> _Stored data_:
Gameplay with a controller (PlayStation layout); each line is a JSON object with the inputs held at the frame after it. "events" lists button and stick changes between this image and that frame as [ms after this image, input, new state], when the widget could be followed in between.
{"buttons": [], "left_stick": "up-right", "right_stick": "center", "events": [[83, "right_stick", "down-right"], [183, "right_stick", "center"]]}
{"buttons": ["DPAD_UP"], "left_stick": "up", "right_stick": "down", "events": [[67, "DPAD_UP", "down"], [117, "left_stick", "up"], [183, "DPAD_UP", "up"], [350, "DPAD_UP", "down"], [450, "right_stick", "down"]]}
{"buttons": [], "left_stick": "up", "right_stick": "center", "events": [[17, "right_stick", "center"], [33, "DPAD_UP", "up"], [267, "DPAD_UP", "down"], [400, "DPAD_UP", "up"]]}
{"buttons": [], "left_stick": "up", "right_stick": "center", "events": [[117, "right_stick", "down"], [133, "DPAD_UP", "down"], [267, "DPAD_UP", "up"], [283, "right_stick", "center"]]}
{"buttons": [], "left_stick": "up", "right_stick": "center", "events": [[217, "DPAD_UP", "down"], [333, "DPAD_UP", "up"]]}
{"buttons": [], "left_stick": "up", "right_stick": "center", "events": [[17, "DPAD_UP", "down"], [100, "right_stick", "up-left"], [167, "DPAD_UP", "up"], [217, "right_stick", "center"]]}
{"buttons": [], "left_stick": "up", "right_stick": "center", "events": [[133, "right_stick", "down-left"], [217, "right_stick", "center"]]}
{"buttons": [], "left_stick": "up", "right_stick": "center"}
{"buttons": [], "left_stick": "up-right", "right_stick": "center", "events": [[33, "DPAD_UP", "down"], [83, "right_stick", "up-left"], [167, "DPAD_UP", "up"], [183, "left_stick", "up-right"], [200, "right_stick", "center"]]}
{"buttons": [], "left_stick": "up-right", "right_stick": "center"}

> _What to do_:
Each record above must be given again exactly.

> _Solved problem_:
Gameplay with a controller (PlayStation layout); each line is a JSON object with the inputs held at the frame after it. "events" lists button and stick changes between this image and that frame as [ms after this image, input, new state], when the widget could be followed in between.
{"buttons": [], "left_stick": "up-right", "right_stick": "center", "events": [[83, "right_stick", "down-right"], [183, "right_stick", "center"]]}
{"buttons": ["DPAD_UP"], "left_stick": "up", "right_stick": "down", "events": [[67, "DPAD_UP", "down"], [117, "left_stick", "up"], [183, "DPAD_UP", "up"], [350, "DPAD_UP", "down"], [450, "right_stick", "down"]]}
{"buttons": [], "left_stick": "up", "right_stick": "center", "events": [[17, "right_stick", "center"], [33, "DPAD_UP", "up"], [267, "DPAD_UP", "down"], [400, "DPAD_UP", "up"]]}
{"buttons": [], "left_stick": "up", "right_stick": "center", "events": [[117, "right_stick", "down"], [133, "DPAD_UP", "down"], [267, "DPAD_UP", "up"], [283, "right_stick", "center"]]}
{"buttons": [], "left_stick": "up", "right_stick": "center", "events": [[217, "DPAD_UP", "down"], [333, "DPAD_UP", "up"]]}
{"buttons": [], "left_stick": "up", "right_stick": "center", "events": [[17, "DPAD_UP", "down"], [100, "right_stick", "up-left"], [167, "DPAD_UP", "up"], [217, "right_stick", "center"]]}
{"buttons": [], "left_stick": "up", "right_stick": "center", "events": [[133, "right_stick", "down-left"], [217, "right_stick", "center"]]}
{"buttons": [], "left_stick": "up", "right_stick": "center"}
{"buttons": [], "left_stick": "up-right", "right_stick": "center", "events": [[33, "DPAD_UP", "down"], [83, "right_stick", "up-left"], [167, "DPAD_UP", "up"], [183, "left_stick", "up-right"], [200, "right_stick", "center"]]}
{"buttons": [], "left_stick": "up-right", "right_stick": "center"}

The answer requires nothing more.